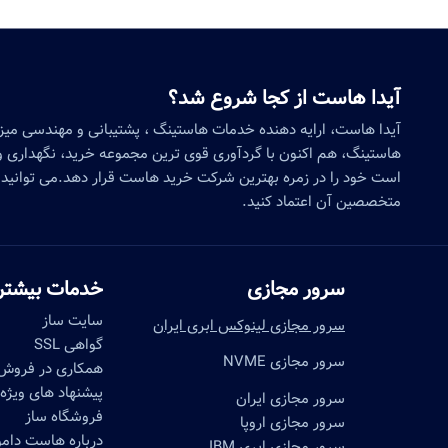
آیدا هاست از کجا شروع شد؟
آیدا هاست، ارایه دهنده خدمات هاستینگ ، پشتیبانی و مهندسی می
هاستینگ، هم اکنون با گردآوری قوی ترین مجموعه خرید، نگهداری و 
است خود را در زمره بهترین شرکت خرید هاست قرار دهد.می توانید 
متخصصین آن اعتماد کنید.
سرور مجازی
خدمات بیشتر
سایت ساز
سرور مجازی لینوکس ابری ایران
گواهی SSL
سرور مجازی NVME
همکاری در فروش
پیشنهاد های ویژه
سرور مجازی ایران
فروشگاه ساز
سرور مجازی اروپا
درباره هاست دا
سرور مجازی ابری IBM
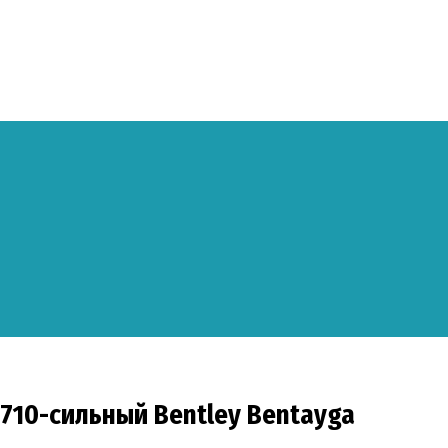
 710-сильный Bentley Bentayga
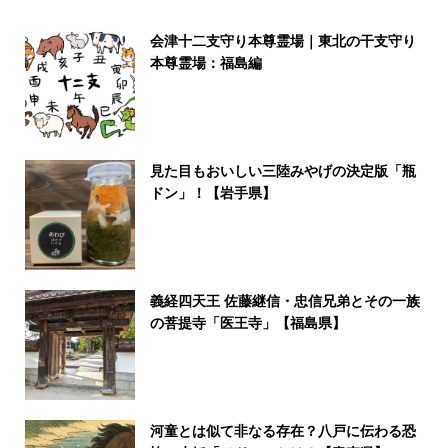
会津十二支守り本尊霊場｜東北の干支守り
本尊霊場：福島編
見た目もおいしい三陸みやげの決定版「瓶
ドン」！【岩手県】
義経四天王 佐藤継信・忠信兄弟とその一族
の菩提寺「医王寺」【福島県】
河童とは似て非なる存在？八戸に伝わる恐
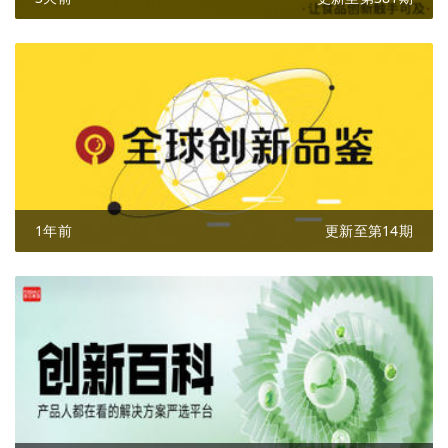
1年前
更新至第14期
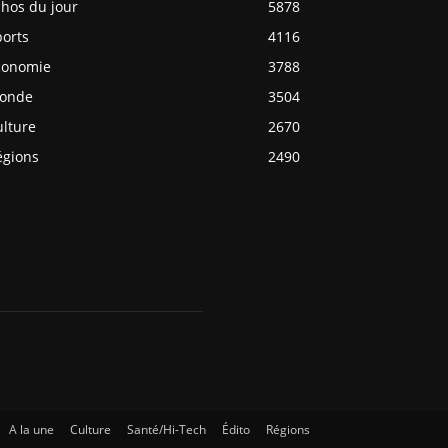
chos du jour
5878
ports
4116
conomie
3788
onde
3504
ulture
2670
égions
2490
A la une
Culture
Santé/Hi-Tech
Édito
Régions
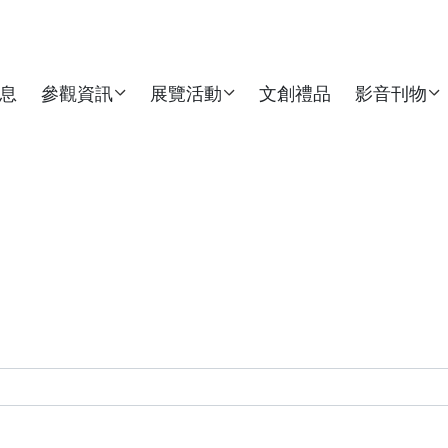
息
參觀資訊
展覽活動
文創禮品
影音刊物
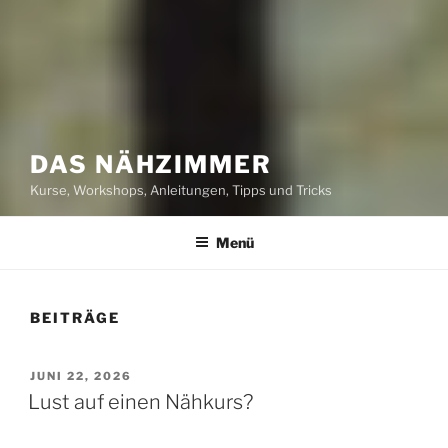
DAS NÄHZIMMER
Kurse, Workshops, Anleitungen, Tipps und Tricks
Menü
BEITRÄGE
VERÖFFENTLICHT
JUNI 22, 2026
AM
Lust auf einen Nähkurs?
- - - - - - -
# WHAT TO DO
Collect every line of the records that contains the string "خرید". Case counts.

# SOLVED EXERCISE
هاستینگ، هم اکنون با گردآوری قوی ترین مجموعه خرید، نگهداری و 
است خود را در زمره بهترین شرکت خرید هاست قرار دهد.می توانید 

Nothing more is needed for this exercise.